Returning back to New York, I stayed with a Jazz singer in Brooklyn. Taking me to underground jazz bars and introducing me to blues like I had never heard before, I became obsessed by the saxophone and clarinet - the tones and styles that came out of the instrument blew my mind! When the band all gathered and spontaneously broke out, everything meshed together, you felt the passion, the rawness of the instrument and the soul. Sipping a whisky and ice, it seemed the perfect drink for an occasion of Jazz, these nights continued to 6am, a collection of musicians who came to play a 'jam’, playing what they felt fitted with relation to other instruments and beats, interrupting with a sudden, dramatic solo. When I opened my eyes, Jazz was everywhere - on the subway, by the drug store, playing in a cafe, individuals playing the clarinet whilst strolling down the street, a woman cooly singing Ella Fitzgerald, it was this scene of lust and passion, a total variation from the daytime in the city.
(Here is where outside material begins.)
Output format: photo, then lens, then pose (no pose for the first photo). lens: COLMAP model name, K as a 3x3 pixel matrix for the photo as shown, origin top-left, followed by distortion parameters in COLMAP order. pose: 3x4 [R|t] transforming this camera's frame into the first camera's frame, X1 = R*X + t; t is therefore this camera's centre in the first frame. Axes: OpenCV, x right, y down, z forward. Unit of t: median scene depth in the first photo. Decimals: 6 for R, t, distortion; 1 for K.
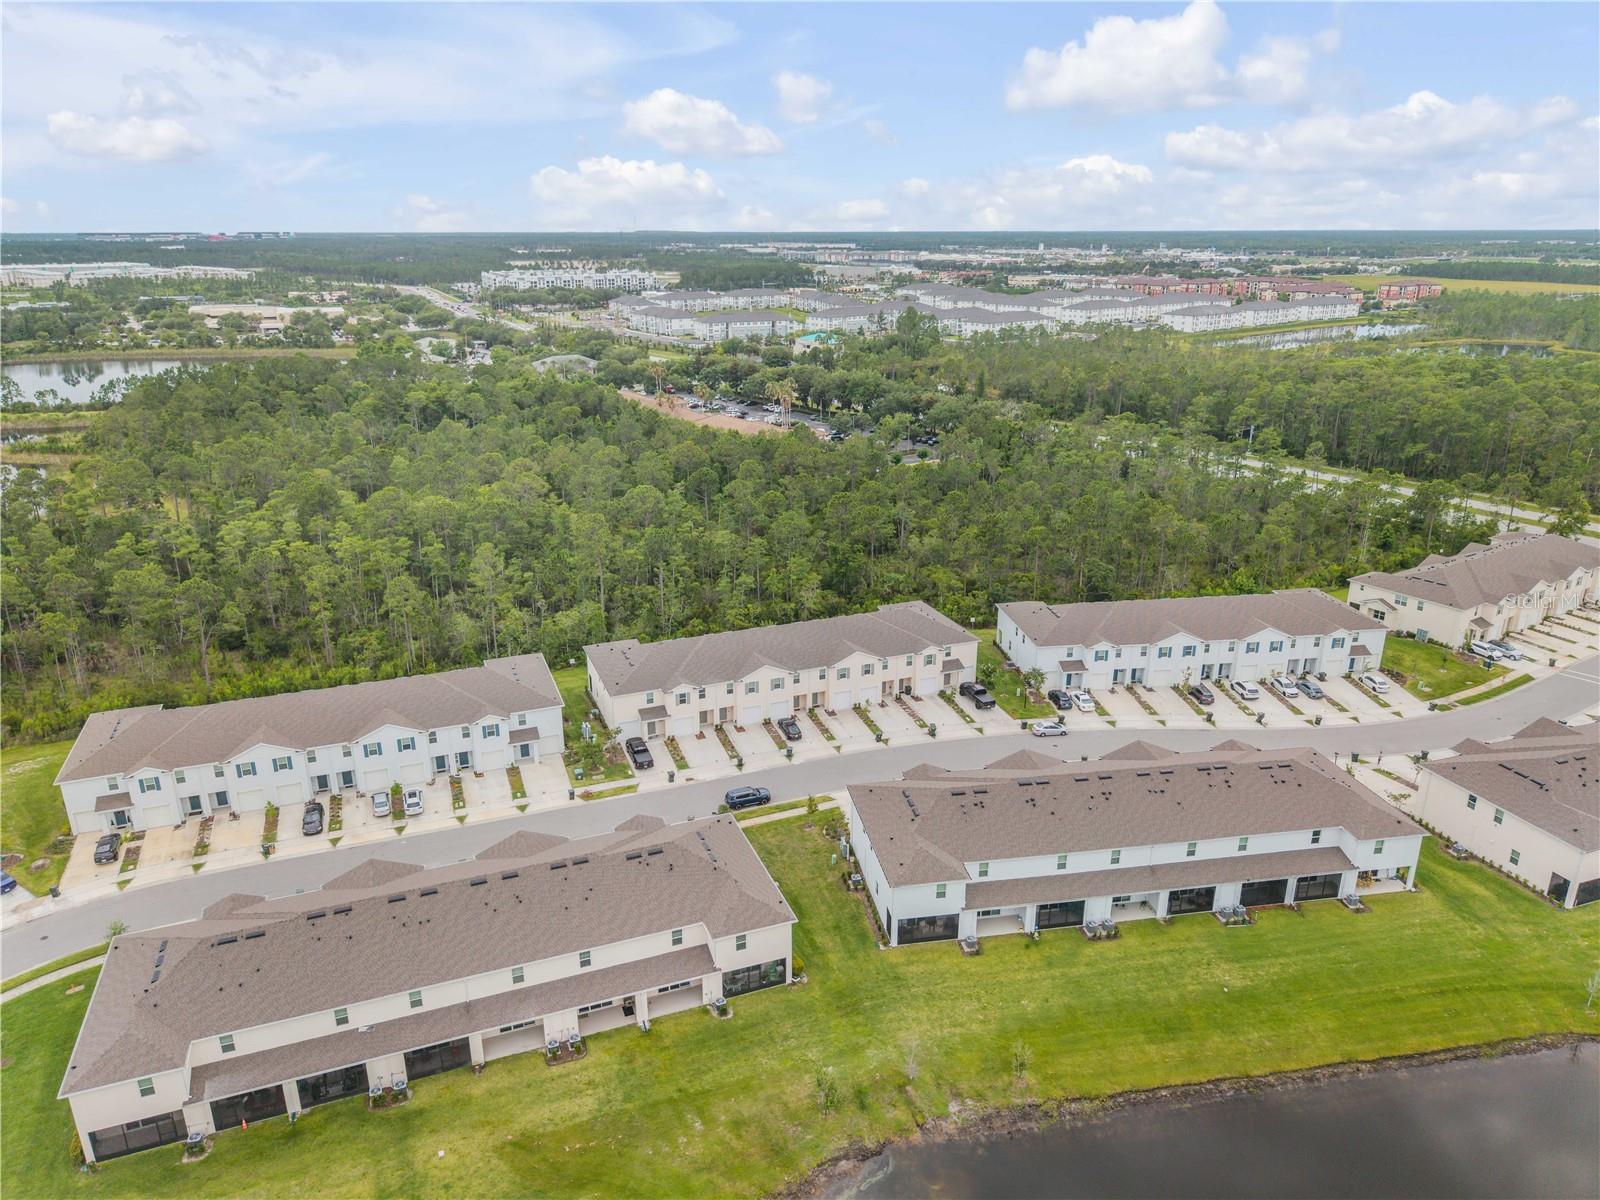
lens RADIAL K [[1060.4, 0, 808.6], [0, 1060.4, 595.9], [0, 0, 1]] dist [0.040677, -0.039991]
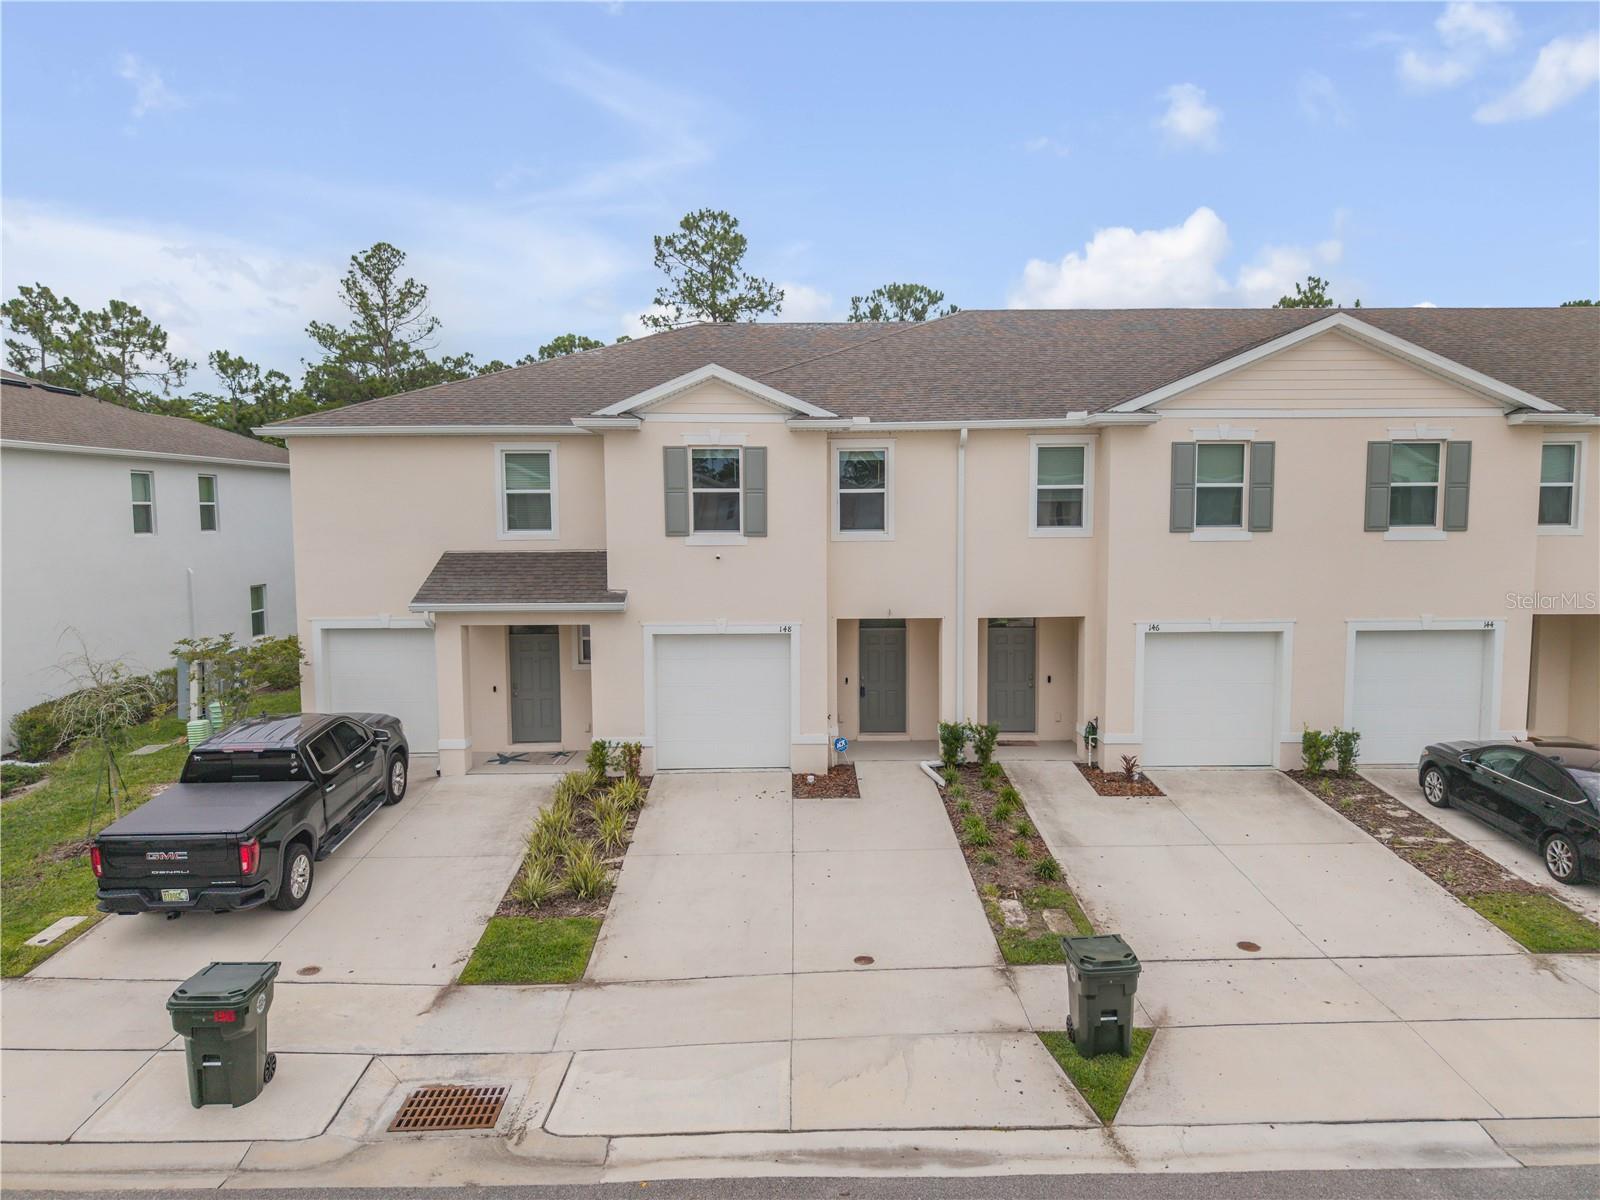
lens RADIAL K [[1076.3, 0, 799.8], [0, 1076.3, 604.7], [0, 0, 1]] dist [0.003124, -0.001167]
pose [[0.931458, 0.024811, -0.363002, -0.051594], [-0.110769, 0.969652, -0.217955, 0.134018], [0.346578, 0.243225, 0.905939, 0.824101]]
Shortly coming towards the end of my journey, I started to miss my home. I missed my fellow British accents, the American one had started to annoy me. America is a place of ambition, when your there you feel anything is possible, people are so desperate to get in - customs are so specific to who they dislike and who they like, they have the power to boot you out of their country yet people will beg on their knees to get in. Yet when there, people are still segregated by their cultures and not interacting with Americans, they’re not there to communicate with its people or understand its culture. They want a piece of the puzzle; they want the fame, the lifestyle, the success but more than anything they want the money.